O Pacto Global é uma iniciativa desenvolvida pelo ex-secretário-geral da ONU, Kofi Annan, com o objetivo de mobilizar a comunidade empresarial internacional para a adoção, em suas práticas de negócios, de valores fundamentais e internacionalmente aceitos nas áreas de direitos humanos, relações de trabalho, meio ambiente e combate à corrupção refletidos em 10 princípios.

Essa iniciativa conta com a participação de agências das Nações Unidas, empresas, sindicatos, organizações não-governamentais e demais parceiros necessários para a construção de um mercado global mais inclusivo e igualitário.

A rede brasileira do Pacto é uma das maiores do mundo, com 700 signatários. “Estamos muito confiantes de que esse momento histórico de transição vai ser plenamente factível, e o setor privado tem uma participação importante”, afirmou o presidente do Pacto Global no Brasil, André Oliveira.

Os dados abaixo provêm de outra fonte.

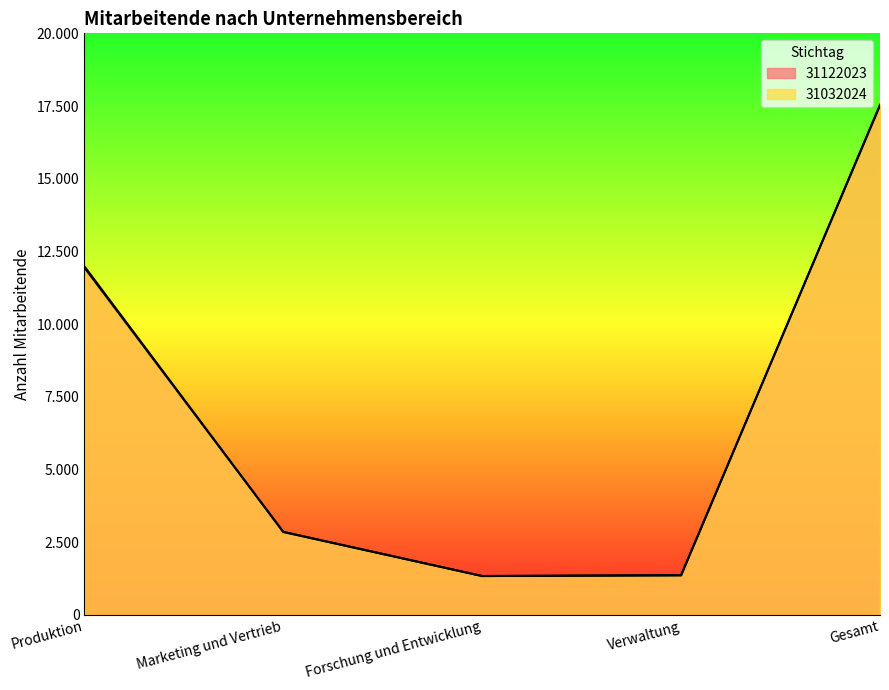

True or false: 31122023 has a value of 1375 at Verwaltung.

True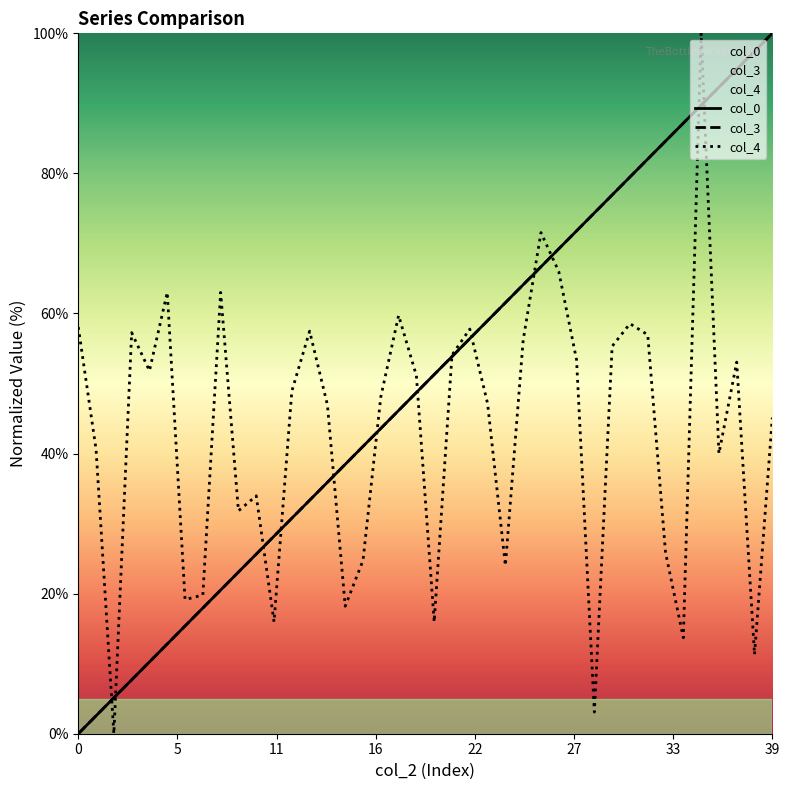

Where is the first local maximum for col_4?

3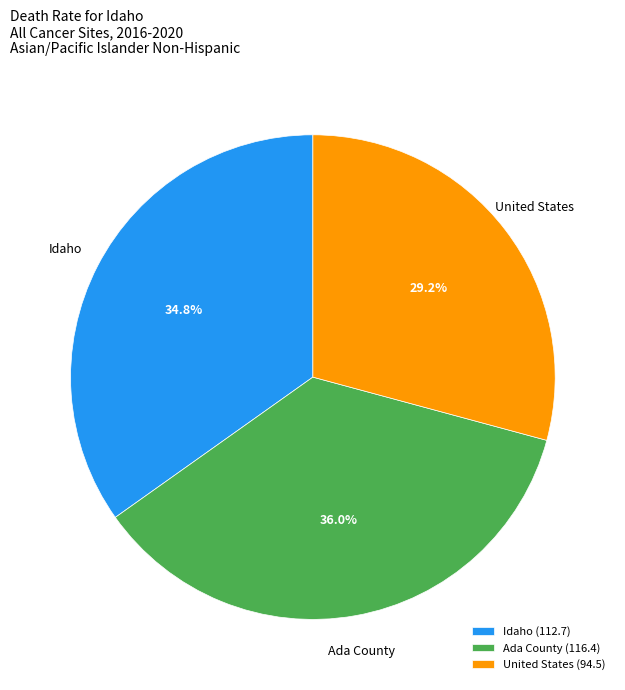

Does United States account for over 50% of the chart?

No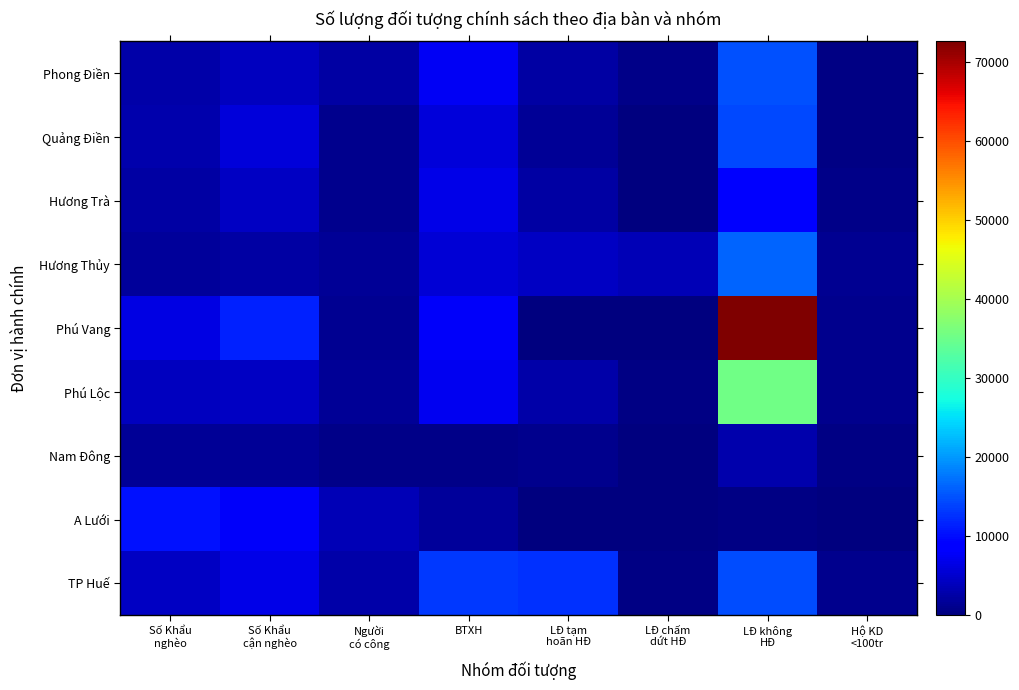

Reading right to left, transcribe all the data shown in this chart.

Phong Điền: Hộ KD
<100tr=491	LĐ không
HĐ=15003	LĐ chấm
dứt HĐ=848	LĐ tạm
hoãn HĐ=2457	BTXH=7428	Người
có công=2291	Số Khẩu
cận nghèo=4182	Số Khẩu
nghèo=2799
Quảng Điền: Hộ KD
<100tr=339	LĐ không
HĐ=14413	LĐ chấm
dứt HĐ=117	LĐ tạm
hoãn HĐ=1594	BTXH=5744	Người
có công=911	Số Khẩu
cận nghèo=5808	Số Khẩu
nghèo=3007
Hương Trà: Hộ KD
<100tr=750	LĐ không
HĐ=9351	LĐ chấm
dứt HĐ=139	LĐ tạm
hoãn HĐ=2535	BTXH=6654	Người
có công=875	Số Khẩu
cận nghèo=4382	Số Khẩu
nghèo=2381
Hương Thủy: Hộ KD
<100tr=1332	LĐ không
HĐ=16184	LĐ chấm
dứt HĐ=3548	LĐ tạm
hoãn HĐ=4332	BTXH=5571	Người
có công=1662	Số Khẩu
cận nghèo=2529	Số Khẩu
nghèo=1818
Phú Vang: Hộ KD
<100tr=992	LĐ không
HĐ=72636	LĐ chấm
dứt HĐ=0	LĐ tạm
hoãn HĐ=0	BTXH=7797	Người
có công=1388	Số Khẩu
cận nghèo=11404	Số Khẩu
nghèo=6514
Phú Lộc: Hộ KD
<100tr=987	LĐ không
HĐ=35393	LĐ chấm
dứt HĐ=349	LĐ tạm
hoãn HĐ=2725	BTXH=7198	Người
có công=1608	Số Khẩu
cận nghèo=4532	Số Khẩu
nghèo=4192
Nam Đông: Hộ KD
<100tr=328	LĐ không
HĐ=2888	LĐ chấm
dứt HĐ=152	LĐ tạm
hoãn HĐ=1009	BTXH=826	Người
có công=696	Số Khẩu
cận nghèo=1548	Số Khẩu
nghèo=1440
A Lưới: Hộ KD
<100tr=230	LĐ không
HĐ=409	LĐ chấm
dứt HĐ=0	LĐ tạm
hoãn HĐ=0	BTXH=1871	Người
có công=3567	Số Khẩu
cận nghèo=7878	Số Khẩu
nghèo=10355
TP Huế: Hộ KD
<100tr=1104	LĐ không
HĐ=14500	LĐ chấm
dứt HĐ=350	LĐ tạm
hoãn HĐ=12500	BTXH=13270	Người
có công=2629	Số Khẩu
cận nghèo=6535	Số Khẩu
nghèo=4293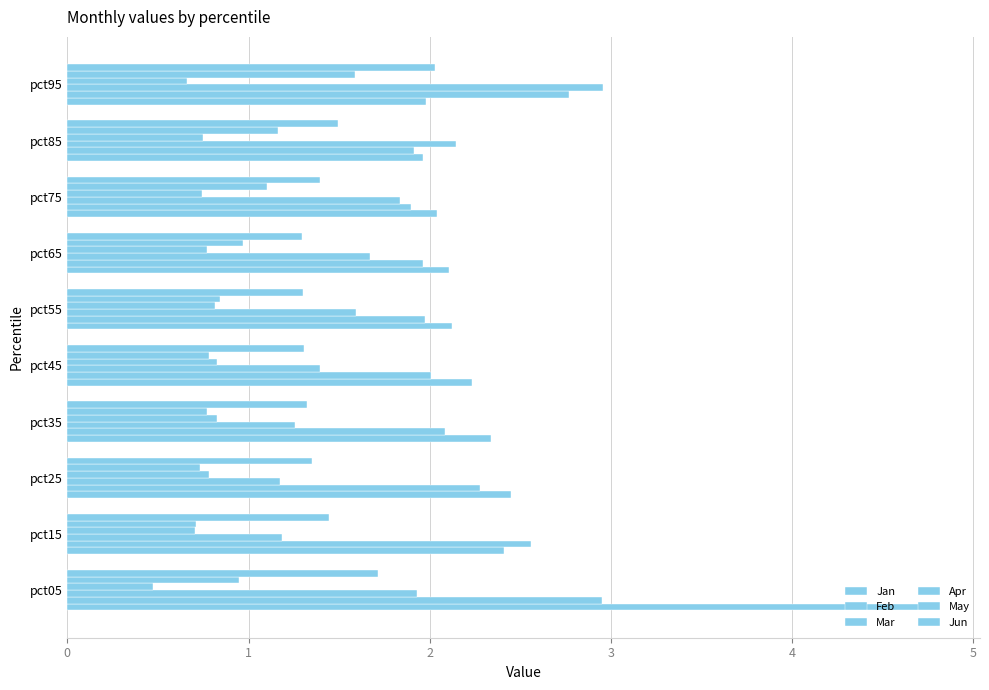

How many categories are shown in the chart?

10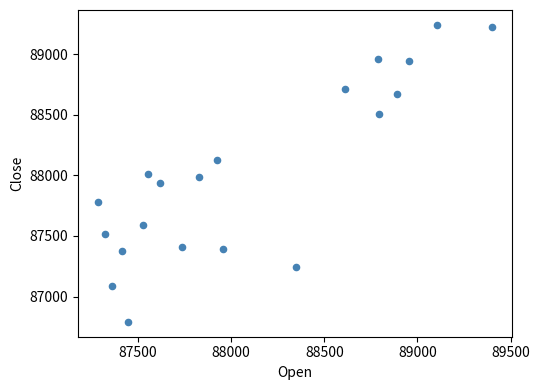

List the coordinates of all points as (Y, X) pairs, reading left to right.

(87784, 87284)  (87520, 87321)  (87088, 87359)  (87378, 87412)  (86791, 87448)  (87594, 87529)  (88014, 87552)  (87935, 87616)  (87409, 87737)  (87985, 87829)  (88128, 87925)  (87390, 87955)  (87241, 88349)  (88713, 88610)  (88962, 88788)  (88509, 88791)  (88672, 88891)  (88946, 88956)  (89243, 89104)  (89229, 89402)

Diretor jurídico da Basf na América do Sul, Oliveira afirma que os integrantes da rede estão “totalmente engajados” nos ODS, sendo que 60% são empresas de grande porte como Bradesco, Itaú e Vale.

“É um desafio grande para a sociedade (os objetivos), mas também uma oportunidade ímpar. Acho que se nós conseguirmos conectar todos os interlocutores – governo, empresas e a sociedade civil – temos uma oportunidade única de transformar o mundo que nós vemos”, considerou.